Consumers innovate, not the industry

Kees Rovers, founder and director of Close the Gap in the Netherlands, asked, 'Where does innovation happen‾', during a panel session on Cross industry business models at ITU Telecom Asia in Bangkok yesterday

The success factor is at the end of the value chain, he said. It's giving power to the people. The design of products in this new networked environment is not done by the industry, but by customers.

"We have tried to stop this. We've seen it in the music industry when kids are looking for downloads. We see it with doctors and the medical profession. They don't want e-health, or video access or even to be reached by email." They are reluctant to innovation, just like incumbent telcos.

He pointed out that as populations age "people are feeling the future", noting they want convenient access to health advice, records as well as treatment.

To discover what your customers or your citizens want, he suggested starting with focus groups and citizen groups, especially with the elderly, and listen to them. They will tell you if the product "fits". "Too often operators are only listening to their shareholders."

He said that if you unite your customers, they will change your company. But if you don't, you'll go out of business.
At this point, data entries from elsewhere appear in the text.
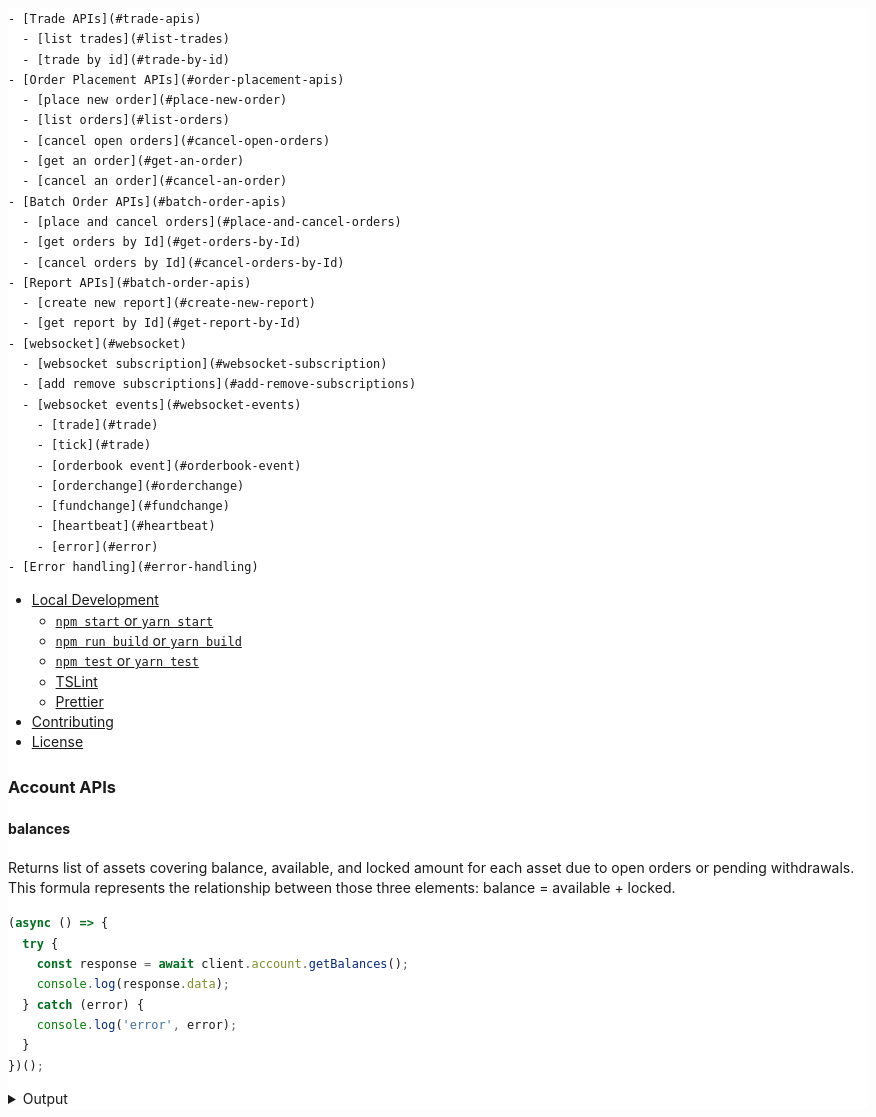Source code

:     - [Trade APIs](#trade-apis)
      - [list trades](#list-trades)
      - [trade by id](#trade-by-id)
    - [Order Placement APIs](#order-placement-apis)
      - [place new order](#place-new-order)
      - [list orders](#list-orders)
      - [cancel open orders](#cancel-open-orders)
      - [get an order](#get-an-order)
      - [cancel an order](#cancel-an-order)
    - [Batch Order APIs](#batch-order-apis)
      - [place and cancel orders](#place-and-cancel-orders)
      - [get orders by Id](#get-orders-by-Id)
      - [cancel orders by Id](#cancel-orders-by-Id)
    - [Report APIs](#batch-order-apis)
      - [create new report](#create-new-report)
      - [get report by Id](#get-report-by-Id)
    - [websocket](#websocket)
      - [websocket subscription](#websocket-subscription)
      - [add remove subscriptions](#add-remove-subscriptions)
      - [websocket events](#websocket-events)
        - [trade](#trade)
        - [tick](#trade)
        - [orderbook event](#orderbook-event)
        - [orderchange](#orderchange)
        - [fundchange](#fundchange)
        - [heartbeat](#heartbeat)
        - [error](#error)
    - [Error handling](#error-handling)
  - [Local Development](#local-development)
      - [`npm start` or `yarn start`](#npm-start-or-yarn-start)
      - [`npm run build` or `yarn build`](#npm-run-build-or-yarn-build)
      - [`npm test` or `yarn test`](#npm-test-or-yarn-test)
    - [TSLint](#tslint)
    - [Prettier](#prettier)
  - [Contributing](#contributing)
  - [License](#license)

### Account APIs
#### balances
Returns list of assets covering balance, available, and locked amount for each asset due to open orders or pending withdrawals. This formula represents the relationship between those three elements: balance = available + locked.

```js
(async () => {
  try {
    const response = await client.account.getBalances();
    console.log(response.data);
  } catch (error) {
    console.log('error', error);
  }
})();
```
<details><summary>Output</summary></details>
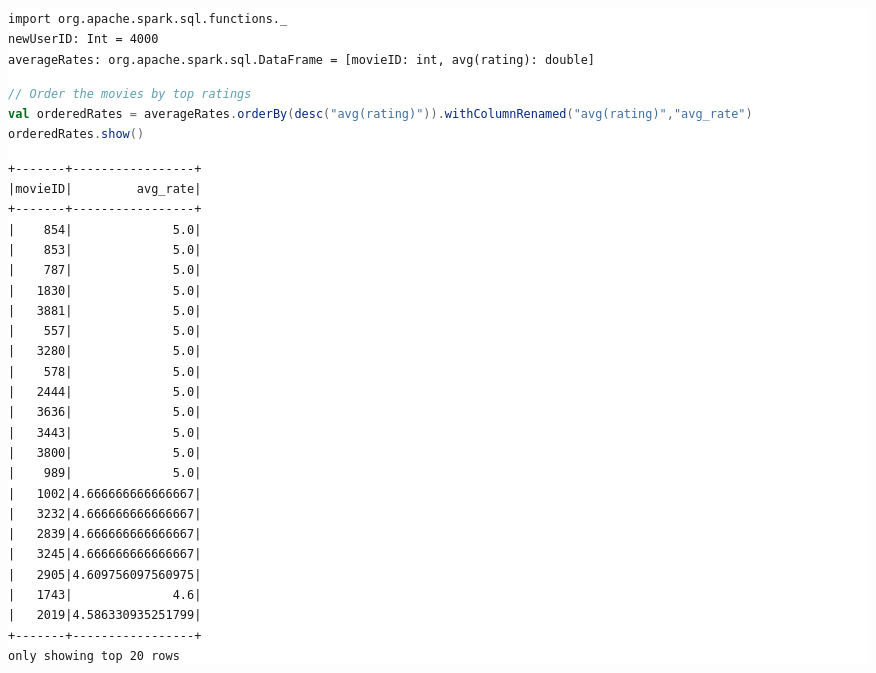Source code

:     import org.apache.spark.sql.functions._
    newUserID: Int = 4000
    averageRates: org.apache.spark.sql.DataFrame = [movieID: int, avg(rating): double]

</div>

</div>

<div class="cell code" execution_count="1" scrolled="false">

``` scala
// Order the movies by top ratings
val orderedRates = averageRates.orderBy(desc("avg(rating)")).withColumnRenamed("avg(rating)","avg_rate")
orderedRates.show()
```

<div class="output execute_result plain_result" execution_count="1">

    +-------+-----------------+
    |movieID|         avg_rate|
    +-------+-----------------+
    |    854|              5.0|
    |    853|              5.0|
    |    787|              5.0|
    |   1830|              5.0|
    |   3881|              5.0|
    |    557|              5.0|
    |   3280|              5.0|
    |    578|              5.0|
    |   2444|              5.0|
    |   3636|              5.0|
    |   3443|              5.0|
    |   3800|              5.0|
    |    989|              5.0|
    |   1002|4.666666666666667|
    |   3232|4.666666666666667|
    |   2839|4.666666666666667|
    |   3245|4.666666666666667|
    |   2905|4.609756097560975|
    |   1743|              4.6|
    |   2019|4.586330935251799|
    +-------+-----------------+
    only showing top 20 rows
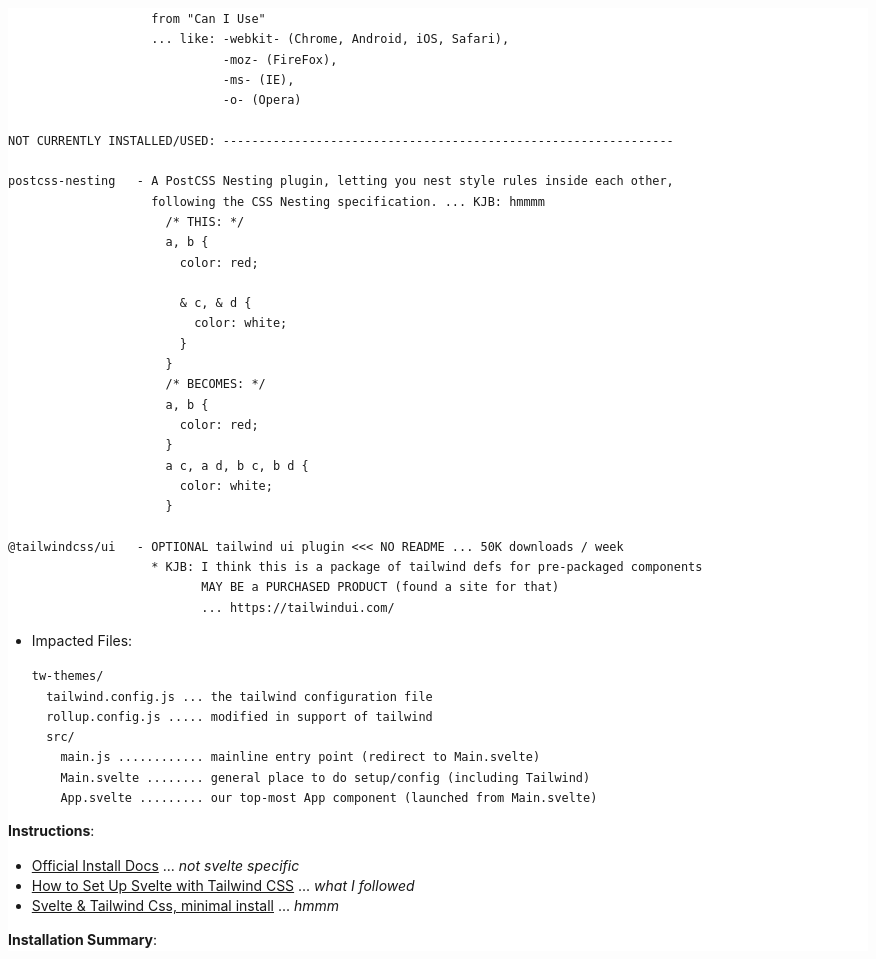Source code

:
   ```
                      from "Can I Use"
                      ... like: -webkit- (Chrome, Android, iOS, Safari),
                                -moz- (FireFox),
                                -ms- (IE),
                                -o- (Opera)
  
  NOT CURRENTLY INSTALLED/USED: ---------------------------------------------------------------
  
  postcss-nesting   - A PostCSS Nesting plugin, letting you nest style rules inside each other, 
                      following the CSS Nesting specification. ... KJB: hmmmm
                        /* THIS: */
                        a, b {
                          color: red;
                         
                          & c, & d {
                            color: white;
                          }
                        }
                        /* BECOMES: */
                        a, b {
                          color: red;
                        }
                        a c, a d, b c, b d {
                          color: white;
                        }
  
  @tailwindcss/ui   - OPTIONAL tailwind ui plugin <<< NO README ... 50K downloads / week
                      * KJB: I think this is a package of tailwind defs for pre-packaged components
                             MAY BE a PURCHASED PRODUCT (found a site for that)
                             ... https://tailwindui.com/
  ```

- Impacted Files:
  ```
  tw-themes/
    tailwind.config.js ... the tailwind configuration file
    rollup.config.js ..... modified in support of tailwind
    src/
      main.js ............ mainline entry point (redirect to Main.svelte)
      Main.svelte ........ general place to do setup/config (including Tailwind)
      App.svelte ......... our top-most App component (launched from Main.svelte)
  ```

**Instructions**:

- [Official Install Docs](https://tailwindcss.com/docs/installation) ... _not svelte specific_
- [How to Set Up Svelte with Tailwind CSS](https://dev.to/swyx/how-to-set-up-svelte-with-tailwind-css-4fg5) ... _what I followed_
- [Svelte & Tailwind Css, minimal install](https://dev.to/paul42/svelte-tailwind-css-minimal-install-ia2) ... _hmmm_


**Installation Summary**:
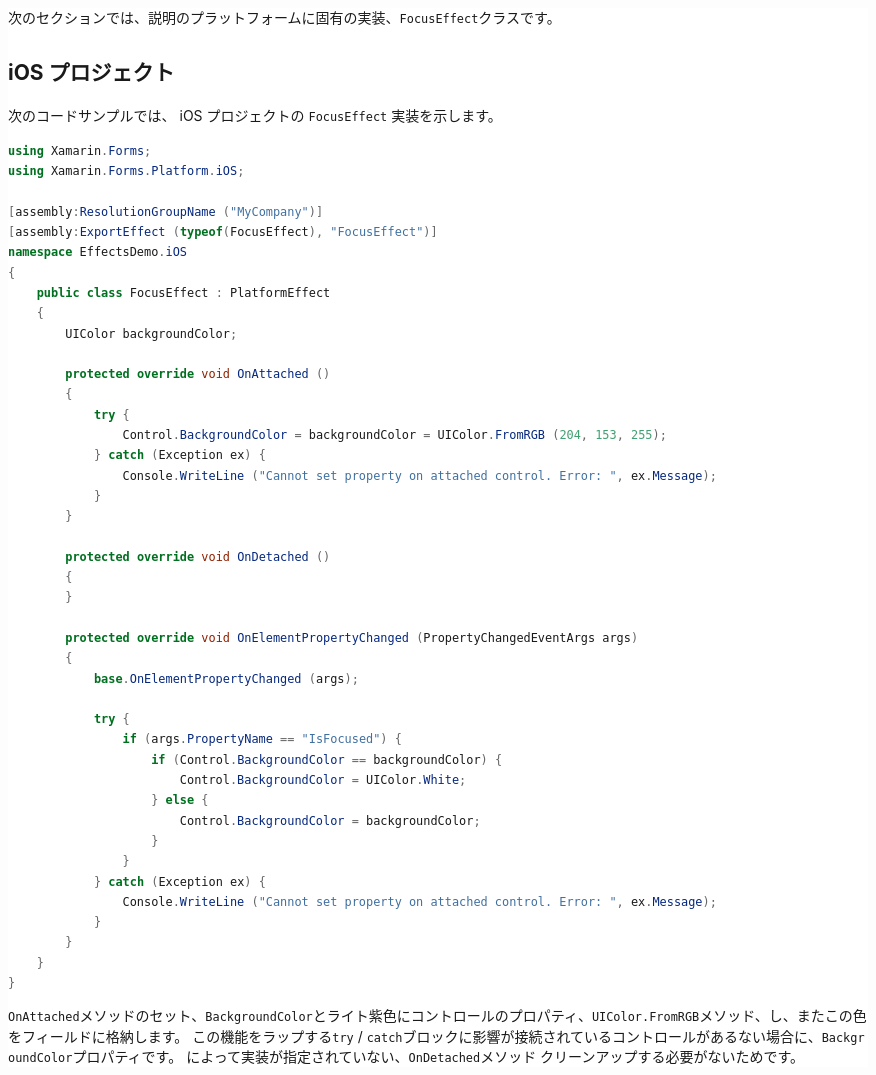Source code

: 次のセクションでは、説明のプラットフォームに固有の実装、`FocusEffect`クラスです。

## <a name="ios-project"></a>iOS プロジェクト

次のコードサンプルでは、 iOS プロジェクトの `FocusEffect` 実装を示します。

```csharp
using Xamarin.Forms;
using Xamarin.Forms.Platform.iOS;

[assembly:ResolutionGroupName ("MyCompany")]
[assembly:ExportEffect (typeof(FocusEffect), "FocusEffect")]
namespace EffectsDemo.iOS
{
    public class FocusEffect : PlatformEffect
    {
        UIColor backgroundColor;

        protected override void OnAttached ()
        {
            try {
                Control.BackgroundColor = backgroundColor = UIColor.FromRGB (204, 153, 255);
            } catch (Exception ex) {
                Console.WriteLine ("Cannot set property on attached control. Error: ", ex.Message);
            }
        }

        protected override void OnDetached ()
        {
        }

        protected override void OnElementPropertyChanged (PropertyChangedEventArgs args)
        {
            base.OnElementPropertyChanged (args);

            try {
                if (args.PropertyName == "IsFocused") {
                    if (Control.BackgroundColor == backgroundColor) {
                        Control.BackgroundColor = UIColor.White;
                    } else {
                        Control.BackgroundColor = backgroundColor;
                    }
                }
            } catch (Exception ex) {
                Console.WriteLine ("Cannot set property on attached control. Error: ", ex.Message);
            }
        }
    }
}
```

`OnAttached`メソッドのセット、`BackgroundColor`とライト紫色にコントロールのプロパティ、`UIColor.FromRGB`メソッド、し、またこの色をフィールドに格納します。 この機能をラップする`try` / `catch`ブロックに影響が接続されているコントロールがあるない場合に、`BackgroundColor`プロパティです。 によって実装が指定されていない、`OnDetached`メソッド クリーンアップする必要がないためです。
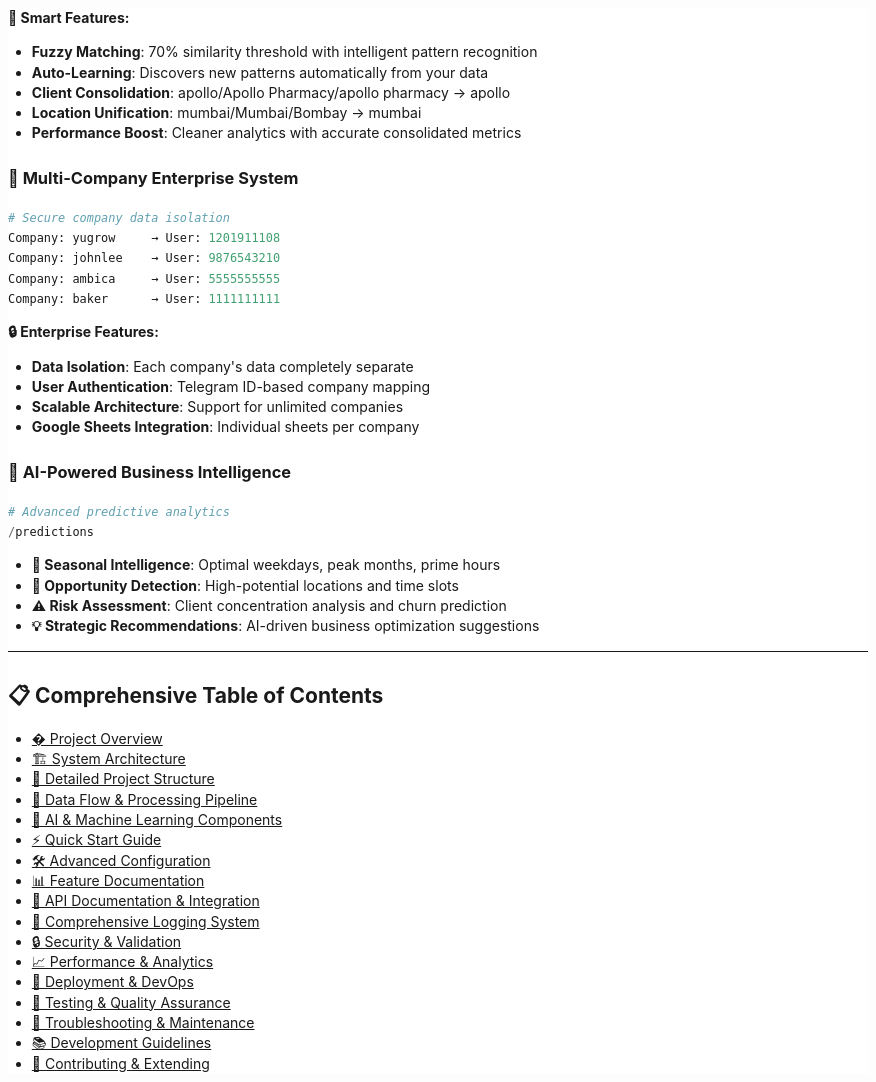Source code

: **🎯 Smart Features:**
- **Fuzzy Matching**: 70% similarity threshold with intelligent pattern recognition
- **Auto-Learning**: Discovers new patterns automatically from your data
- **Client Consolidation**: apollo/Apollo Pharmacy/apollo pharmacy → apollo
- **Location Unification**: mumbai/Mumbai/Bombay → mumbai
- **Performance Boost**: Cleaner analytics with accurate consolidated metrics

### 🏢 **Multi-Company Enterprise System**
```python
# Secure company data isolation
Company: yugrow     → User: 1201911108
Company: johnlee    → User: 9876543210  
Company: ambica     → User: 5555555555
Company: baker      → User: 1111111111
```

**🔒 Enterprise Features:**
- **Data Isolation**: Each company's data completely separate
- **User Authentication**: Telegram ID-based company mapping
- **Scalable Architecture**: Support for unlimited companies
- **Google Sheets Integration**: Individual sheets per company

### 🤖 **AI-Powered Business Intelligence**
```python
# Advanced predictive analytics
/predictions
```
- **📅 Seasonal Intelligence**: Optimal weekdays, peak months, prime hours
- **🎯 Opportunity Detection**: High-potential locations and time slots
- **⚠️ Risk Assessment**: Client concentration analysis and churn prediction
- **💡 Strategic Recommendations**: AI-driven business optimization suggestions

---

## 📋 Comprehensive Table of Contents
- [� Project Overview](#project-overview)
- [🏗️ System Architecture](#system-architecture)
- [📁 Detailed Project Structure](#detailed-project-structure)
- [🔄 Data Flow & Processing Pipeline](#data-flow--processing-pipeline)
- [🧠 AI & Machine Learning Components](#ai--machine-learning-components)
- [⚡ Quick Start Guide](#quick-start-guide)
- [🛠️ Advanced Configuration](#advanced-configuration)
- [📊 Feature Documentation](#feature-documentation)
- [🔧 API Documentation & Integration](#api-documentation--integration)
- [📝 Comprehensive Logging System](#comprehensive-logging-system)
- [🔒 Security & Validation](#security--validation)
- [📈 Performance & Analytics](#performance--analytics)
- [🚀 Deployment & DevOps](#deployment--devops)
- [🧪 Testing & Quality Assurance](#testing--quality-assurance)
- [🔧 Troubleshooting & Maintenance](#troubleshooting--maintenance)
- [📚 Development Guidelines](#development-guidelines)
- [🤝 Contributing & Extending](#contributing--extending)
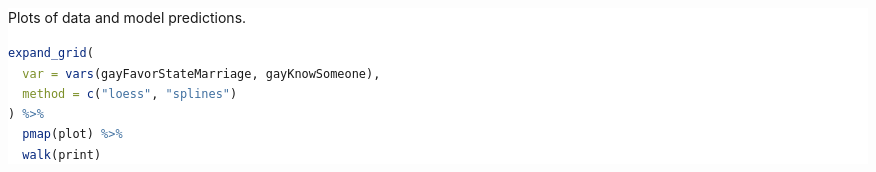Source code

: Plots of data and model predictions.

``` r
expand_grid(
  var = vars(gayFavorStateMarriage, gayKnowSomeone),
  method = c("loess", "splines")
) %>% 
  pmap(plot) %>%
  walk(print)
```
He argued that for operators it's all about access and not services, which so many services providers are focused on. "Don't worry about services, which can be done by partners or third parties. It's not about content or a killer app‾

IBM's GM of its Global Telecommunications unit Michael Hill agreed. "I get tried of hearing people say they are only a commodity pipe." There can be plenty of money in a pipe and a lot of industries would like to be in that situation, he said.

The key is to create a platform that is open to partners, which can also provide others with pure access. "There are a lot of ways to complete and operators don't have to find and develop services."

Adrian Scrase, head of ETSI's 3GPP Mobile Competence Center, said that since operators don't own the network end-to-end, they face a huge responsibility and challenge of being an aggregator of services, which in many cases they haven't created, but are blamed for when they run into problems.

He said the good news is that they have learned about business success and failures. "We're learned you must have standard interfaces, and we're now discovering the hard way with femtocells that industry-led standards are essential."